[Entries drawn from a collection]
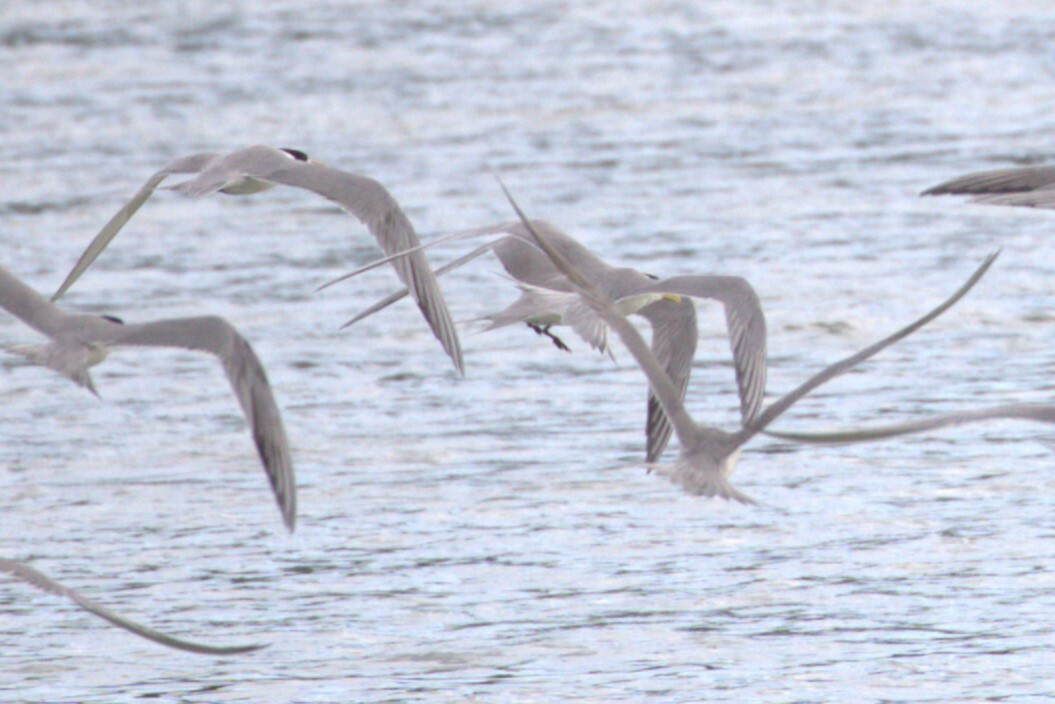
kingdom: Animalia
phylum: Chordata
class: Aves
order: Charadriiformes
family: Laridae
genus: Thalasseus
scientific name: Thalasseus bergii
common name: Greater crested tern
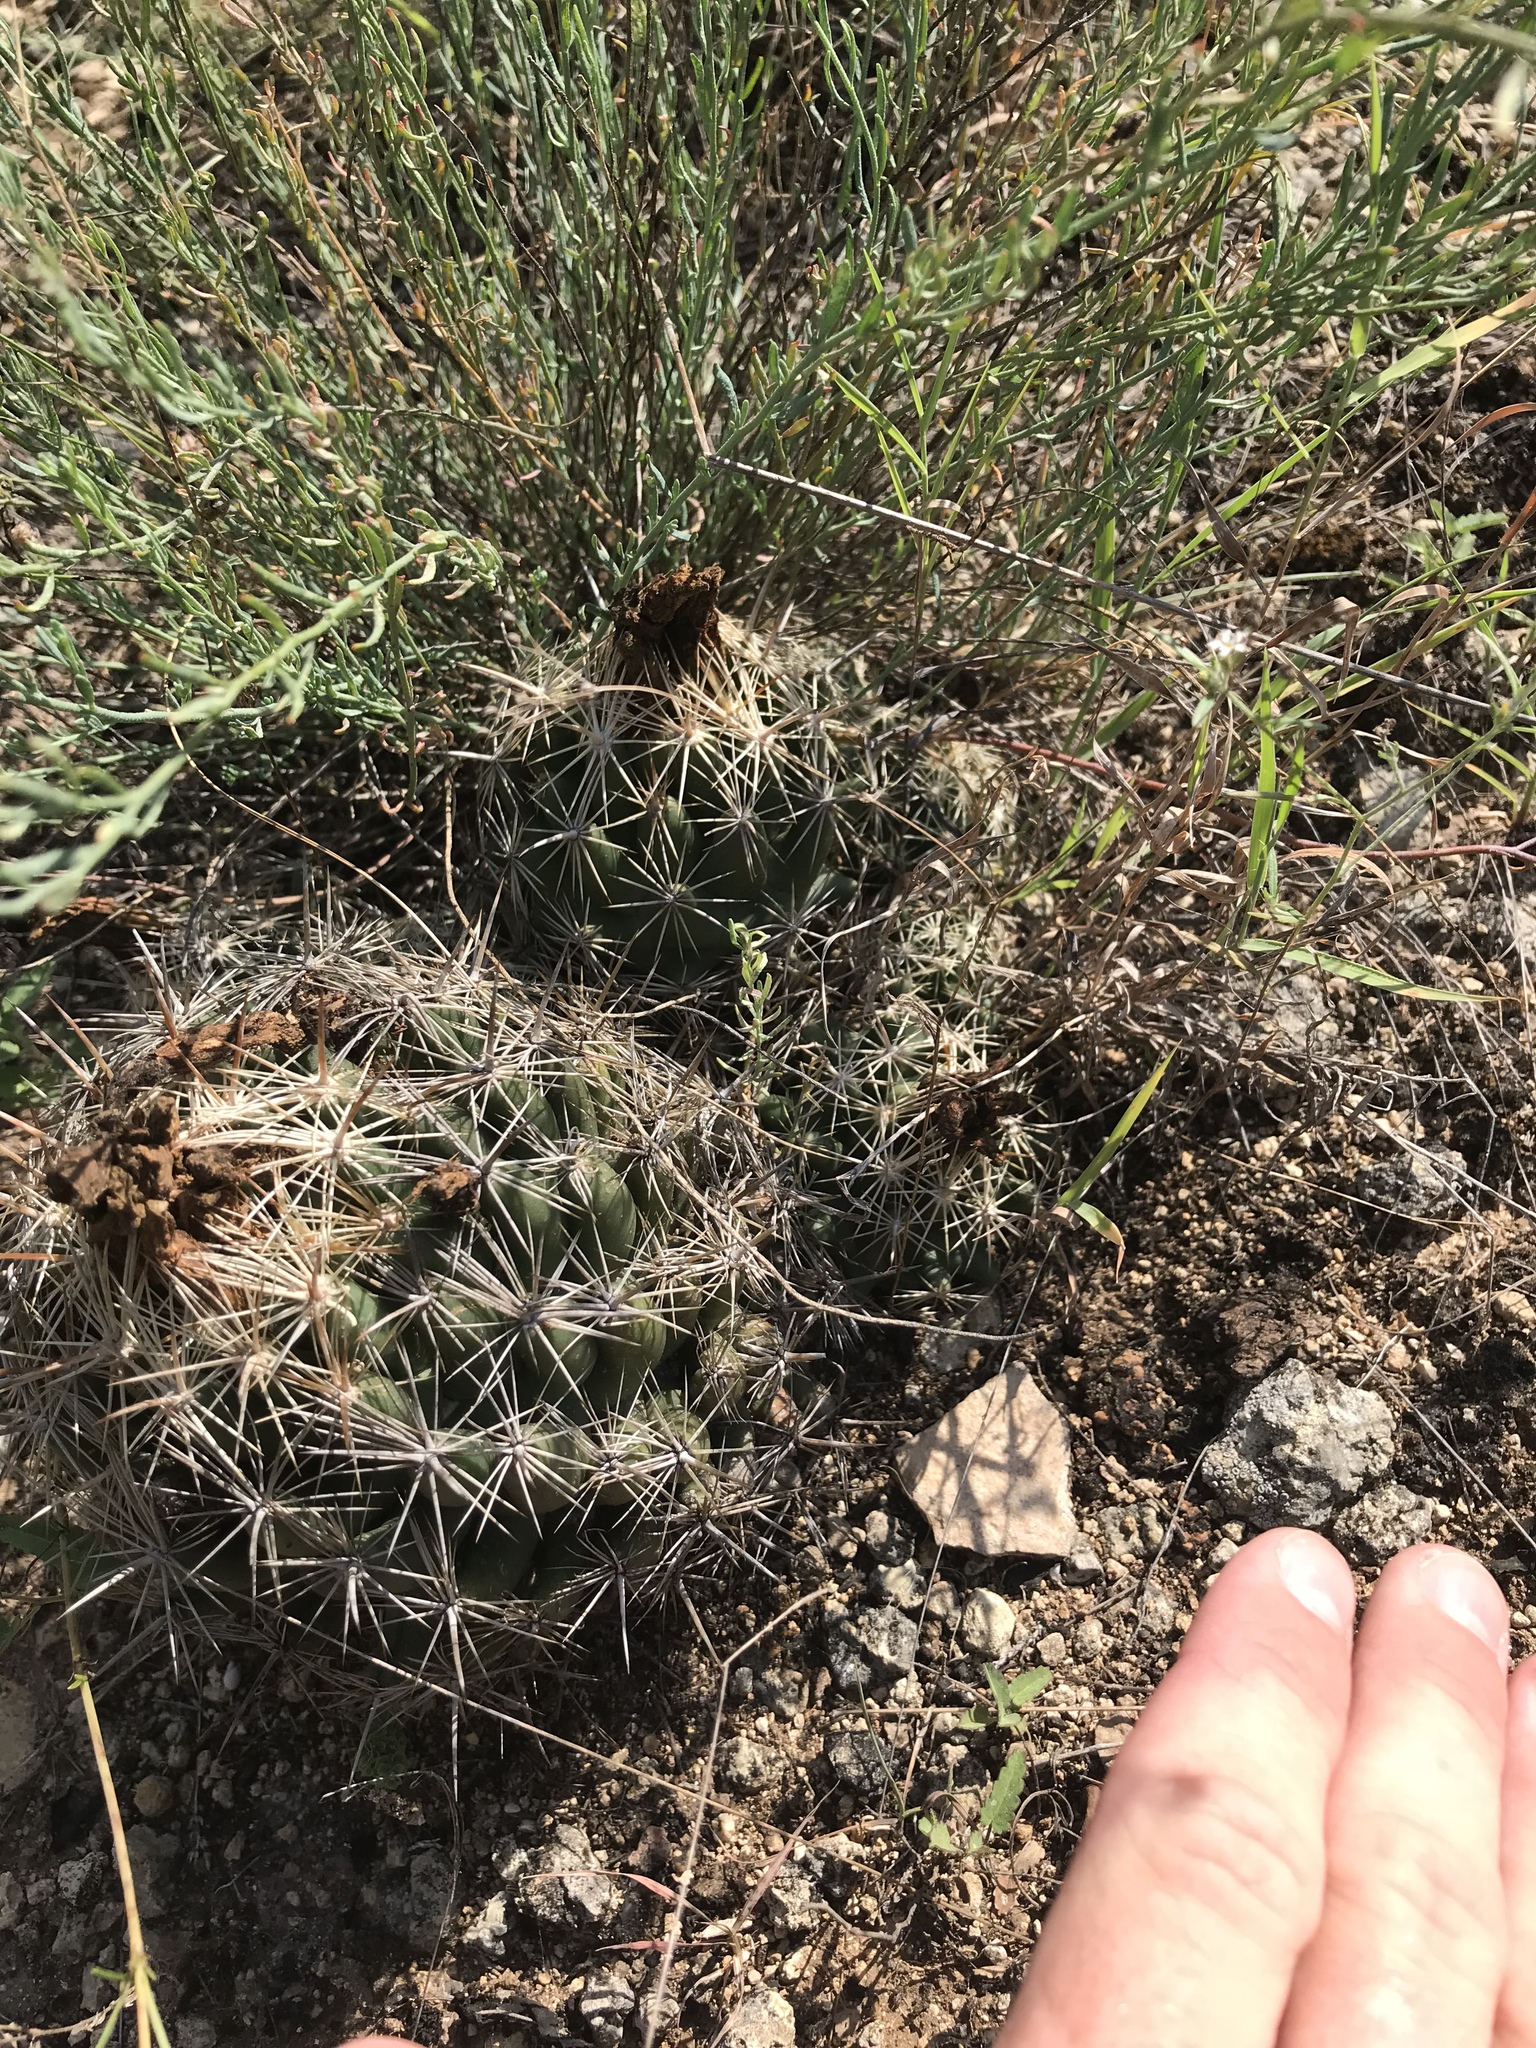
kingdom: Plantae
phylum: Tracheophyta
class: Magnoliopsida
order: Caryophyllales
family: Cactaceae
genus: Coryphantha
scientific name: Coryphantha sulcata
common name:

- YOUR GOAL: Copy out every line above word for word, leaving out the pictures.

- EXERCISE RESULT:
kingdom: Animalia
phylum: Chordata
class: Aves
order: Charadriiformes
family: Laridae
genus: Thalasseus
scientific name: Thalasseus bergii
common name: Greater crested tern
kingdom: Plantae
phylum: Tracheophyta
class: Magnoliopsida
order: Caryophyllales
family: Cactaceae
genus: Coryphantha
scientific name: Coryphantha sulcata
common name:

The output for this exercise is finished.